## Passage to read
On Friday, the day the original story ran in the newspaper, Irene Pollin called Leonsis to dispute his account of events, and the two “cleared the air,” she said. On Leonsis’s personal blog that day, he posted an entry, titled “Homage to the Pollin Family,” that praised the Pollins for their stewardship of the franchise and of Verizon Center.
In the spring and summer of 2010, just as Leonsis was taking over the Wizards and Verizon Center, work was being done on building a new, larger display case for the trophy. During that time, the trophy was kept, wrapped in protective material, in a room that was part of the Pollin Properties office suite on the arena’s third floor, according to Matt Williams, who served as a spokesman for the Wizards organization from 1988 to 2010.
“To the best of my memory, [the new display case] was ready to go just about the time Ted finished the purchase,” Williams said. “Those offices for Pollin Properties were probably the safest place in the building, because keys were limited.”
According to Mike Bowie, the room also held the trophy during the period from roughly 1997 to 2001, after the Capitals (purchased by Leonsis in 1999) and Wizards (as the Bullets were renamed in 1995) moved from Capital Centre to Verizon Center, but before the original display case had been built.
In 2001, Mike Bowie, who began working under his father in 1997 and eventually worked his way up to vice president, oversaw construction of a trophy case, with a mirrored back and a glass front, big enough to hold three trophies — the hope being that the Capitals and Washington Mystics would win championship trophies of their own. The case was displayed just to the east of the main entrance at Verizon Center — where many Wizards fans have recalled seeing it through much of the 2000s, until officials decided it needed a bigger case.

## Dataset
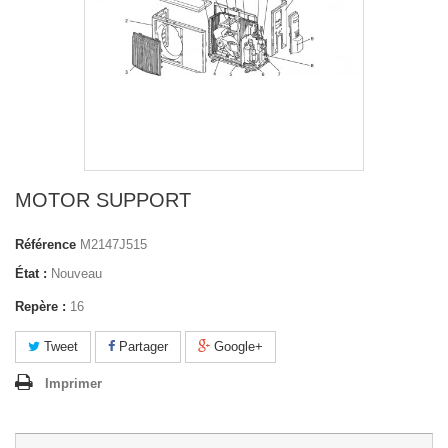
MOTOR SUPPORT
Référence
M2147J515
État :
Nouveau
Repère :
16
Tweet
Partager
Google+
Imprimer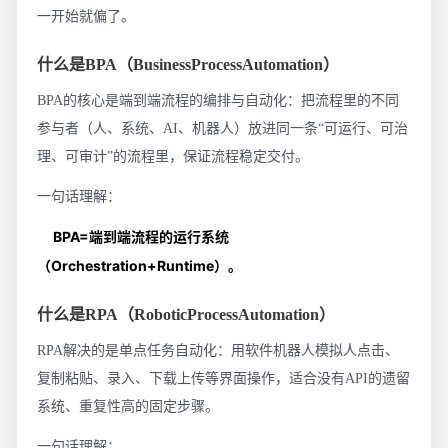
一开始就偏了。
什么是BPA（BusinessProcessAutomation）
BPA的核心是端到端流程的编排与自动化：把流程里的不同
参与者（人、系统、AI、机器人）放进同一条“可运行、可治
理、可审计”的流程里，保证流程稳定交付。
一句话理解：
BPA=端到端流程的运行系统
（Orchestration+Runtime）。
什么是RPA（RoboticProcessAutomation）
RPA解决的是单点任务自动化：用软件机器人模拟人点击、
复制粘贴、录入、下载上传等界面操作，适合没有API的遗留
系统、重复性高的固定步骤。
一句话理解：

## Your assignment
Resume the passage about the championship trophy and its display cases at Verizon Center, picking up after its final sentence.

## Exercise answer
During that time, the display case was shared, on a rotating basis, by the Wizards, Capitals and Mystics, so every four to six weeks, according to Mike Bowie, the trophy and all other Wizards memorabilia were removed and stored until it was the Wizards’ turn to have the case again.
As for the condition of the trophy in those days, Mike Bowie said, “I’m sure it could have been shined up. It was 30 years old. I didn’t see any dents on it, but I wasn’t examining it real close either.”
Smokie Bowie’s association with the Pollin family predates Abe Pollin’s ownership of the Bullets; he worked for the construction company founded in 1957 by Morris Pollin, Abe’s father. But by the Bullets’ 1970s heyday, he had become Abe Pollin’s right-hand man and eventually, his best friend. He was an executive vice president of Pollin’s company, Washington Sports & Entertainment, at the time of his passing.
“I’m pretty sure if Mr. Pollin was here, he would tell you my father was his best friend,” said Bonnie Barger, Bowie’s daughter. “They had spent many years together, and he cherished my father’s opinion. There wasn’t much that got done without him at least discussing things with my father first.”
After Bowie died, his family went through a closet where he stored some keepsakes from his career. They found a small box with some mementos, including a ticket stub from Game 6 of the 1978 NBA championship series at Capital Centre.
When it was time to bury Smokie Bowie (the nickname came from his younger days, when he used to smoke prodigiously, before giving up the habit later in life), his son, Mike, took the ticket stub and placed it gently into the coffin.